CNN on why the NHS is falling apart

https://edition.cnn.com/2023/01/23/uk/uk-nhs-crisis-falling-apart-gbr-intl/index.html

A few points

  • In December, 54,000 people in England had to wait more than 12 hours for an emergency admission. The figure was virtually zero before the pandemic, according to data from NHS England.
  • The average wait time for an ambulance to attend a “category 2” condition – like a stroke or heart attack – exceeded 90 minutes. The target is 18 minutes.
  • There were 1,474 (20%) more excess deaths in the week ending December 30 than the 5-year average.
  • Data from November showed there were more than 7 million people on a hospital waiting list in England.
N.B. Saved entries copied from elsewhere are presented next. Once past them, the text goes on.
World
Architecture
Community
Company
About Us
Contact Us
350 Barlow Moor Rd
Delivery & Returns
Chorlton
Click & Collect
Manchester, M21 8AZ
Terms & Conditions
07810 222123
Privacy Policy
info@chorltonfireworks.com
  • According to an IFS report, even after adjusting for staff sickness absences, there are 9% more consultants, 15% more junior doctors and 8% more nurses than in 2019.
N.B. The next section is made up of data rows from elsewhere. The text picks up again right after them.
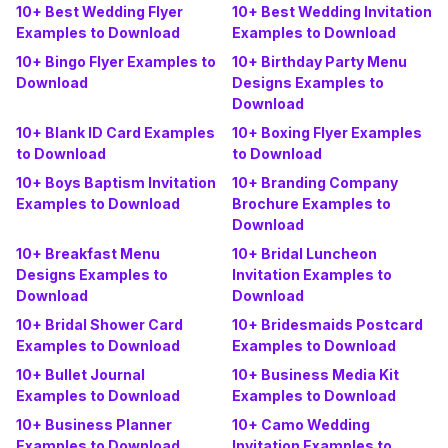
10+ Best Wedding Flyer
10+ Best Wedding Invitation
Examples to Download
Examples to Download
10+ Bingo Flyer Examples to
10+ Birthday Party Menu
Download
Designs Examples to
Download
10+ Blank ID Card Examples
10+ Boxing Flyer Examples
to Download
to Download
10+ Boys Baptism Invitation
10+ Branding Company
Examples to Download
Brochure Examples to
Download
10+ Breakfast Menu
10+ Bridal Luncheon
Designs Examples to
Invitation Examples to
Download
Download
10+ Bridal Shower Card
10+ Bridesmaids Postcard
Examples to Download
Examples to Download
10+ Bullet Journal
10+ Business Media Kit
Examples to Download
Examples to Download
10+ Business Planner
10+ Camo Wedding
Examples to Download
Invitation Examples to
  • Yet the NHS is treating fewer patients than before the pandemic.
  • According to analysis by health charity the Health Foundation, average day-to-day health spending in the UK between 2010 and 2019 was £3,005 ($3,715) per person per year – 18% below the EU14 [countries that joined the EU before 2004] average of £3,655 ($4,518).
  • During this period, capital expenditure – the amount spent on buildings and equipment – was especially low, according to the Health Foundation analysis. The UK has far fewer MRI and CT scanners per person than the Organisation for Economic Co-operation and Development (OECD) average, meaning staff often have to wait for equipment to become available.
  • Hospital beds are particularly scarce. Over the past 30 years the number of beds in England has more than halved, from around 299,000 in 1987 to 141,000 in 2019, according to analysis by the King’s Fund, an independent think tank.
  • Neville, a consultant in a hospital, judges 2008 the “best” he has seen the NHS in more than 30 years of working in it. By that time, the NHS had enjoyed nearly a decade of hugely increased investment. Waiting lists fell substantially.